Facile synthesis of tunable zinc–adenine frameworks for aptamer-based biological applications

Abstract

Zinc-based metal–organic frameworks (ZnMOFs) have attracted significant attention in bioanalytical and biomedical applications owing to their structural tunability, biocompatibility, and potential for integration with molecular recognition elements. In this study, we report a facile aqueous synthesis of ZnMOFs using adenine as a nucleobase linker and explore their multifunctionality for aptamer-based biological applications. Density functional theory calculations revealed Zn–N coordination and Zn–cluster formation underpinning the inherently amorphous framework architecture. The resulting amorphous ZnMOF particles exhibited a controllable size and tunable surface charge through post-synthesis treatments such as polystyrene sulfonate treatment and sonication. Notably, the system enables direct incorporation of aptamers via their poly-adenine tails without post-synthesis biofunctionalization steps. Incorporation of ZnMOFs with a VCAM-1 aptamer enhanced fluorescence signals in the immunofluorescence assay and flow cytometry, providing a sensitive platform for biomolecular detection.

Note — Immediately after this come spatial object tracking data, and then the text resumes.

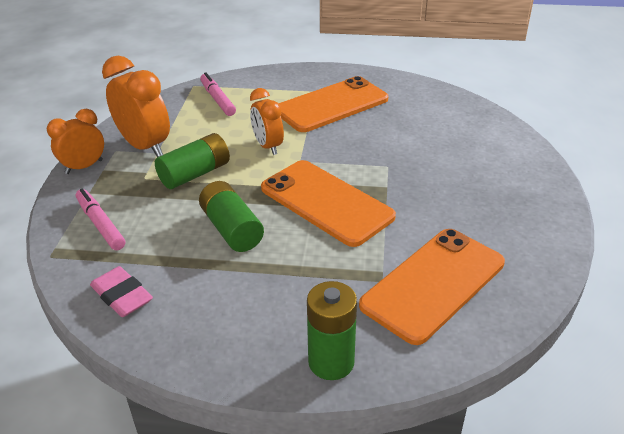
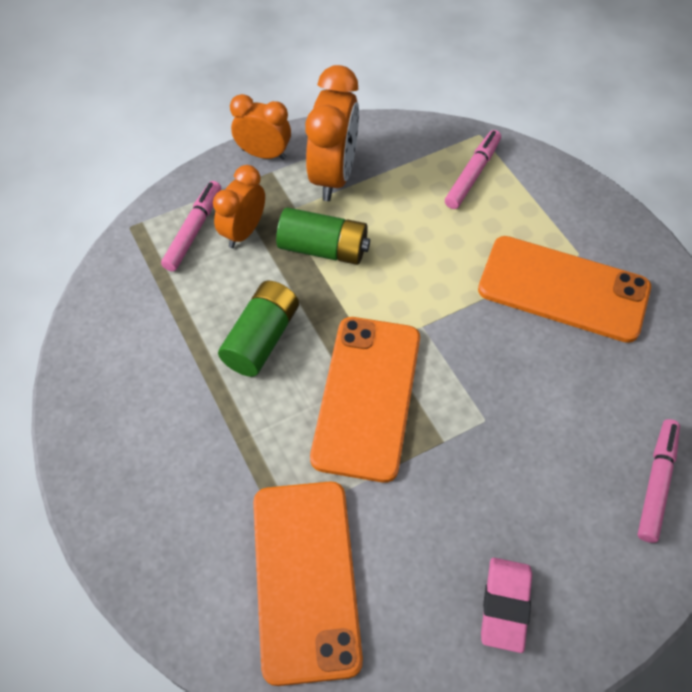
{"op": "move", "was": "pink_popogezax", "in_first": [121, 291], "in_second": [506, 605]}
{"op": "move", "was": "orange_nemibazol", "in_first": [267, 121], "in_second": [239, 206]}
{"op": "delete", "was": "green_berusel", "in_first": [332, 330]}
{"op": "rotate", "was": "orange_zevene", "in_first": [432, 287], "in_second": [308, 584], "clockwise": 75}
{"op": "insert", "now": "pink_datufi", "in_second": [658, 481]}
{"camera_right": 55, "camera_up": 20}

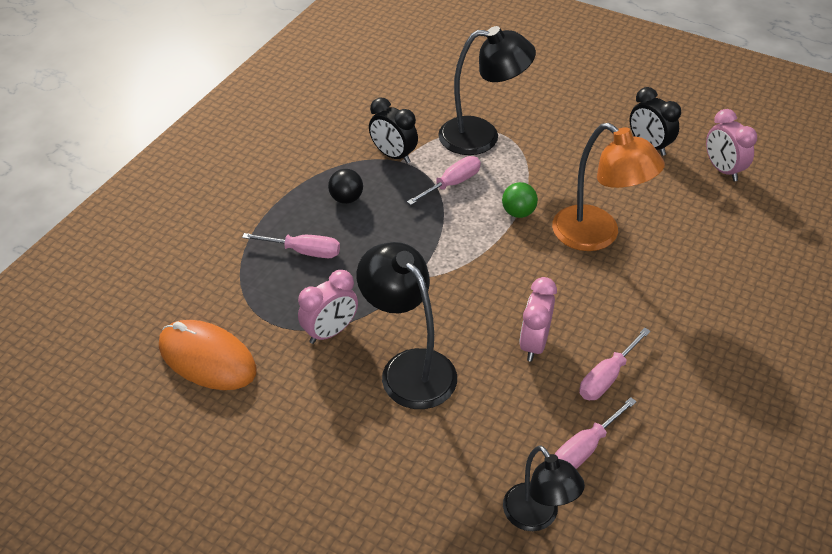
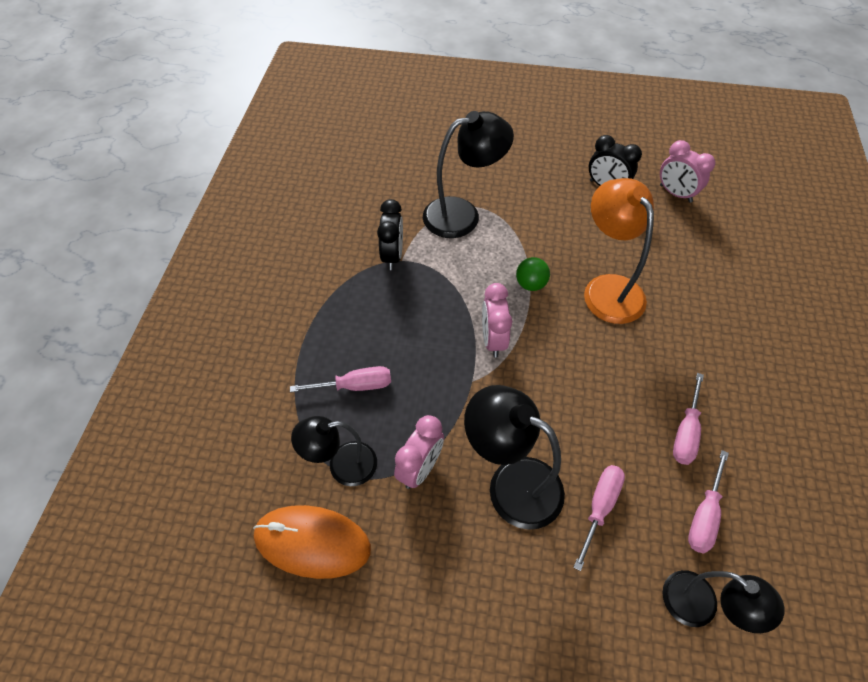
{"op": "delete", "was": "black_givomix", "in_first": [345, 186]}
{"op": "rotate", "was": "black_nemibazol", "in_first": [393, 131], "in_second": [390, 234], "clockwise": -105}
{"op": "move", "was": "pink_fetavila", "in_first": [444, 180], "in_second": [599, 518]}
{"op": "move", "was": "pink_nemibazol", "in_first": [538, 319], "in_second": [497, 320]}
{"op": "rotate", "was": "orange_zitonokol", "in_first": [608, 187], "in_second": [619, 251], "clockwise": -135}
{"op": "insert", "now": "black_zitonokol", "in_second": [334, 451]}
{"camera_right": -20, "camera_up": 10}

Additionally, ZnMOFs decorated with a CD63 aptamer enabled selective exosome capture with gentle recovery, maintaining the biomarker's integrity for downstream quantitative reverse transcriptase loop-mediated isothermal amplification (qRT-LAMP) of exosomal RNA. Collectively, our findings establish ZnMOFs as simple, versatile, and tunable platforms for aptamer-based sensing and exosome isolation, with broad potential for biological and biomedical applications.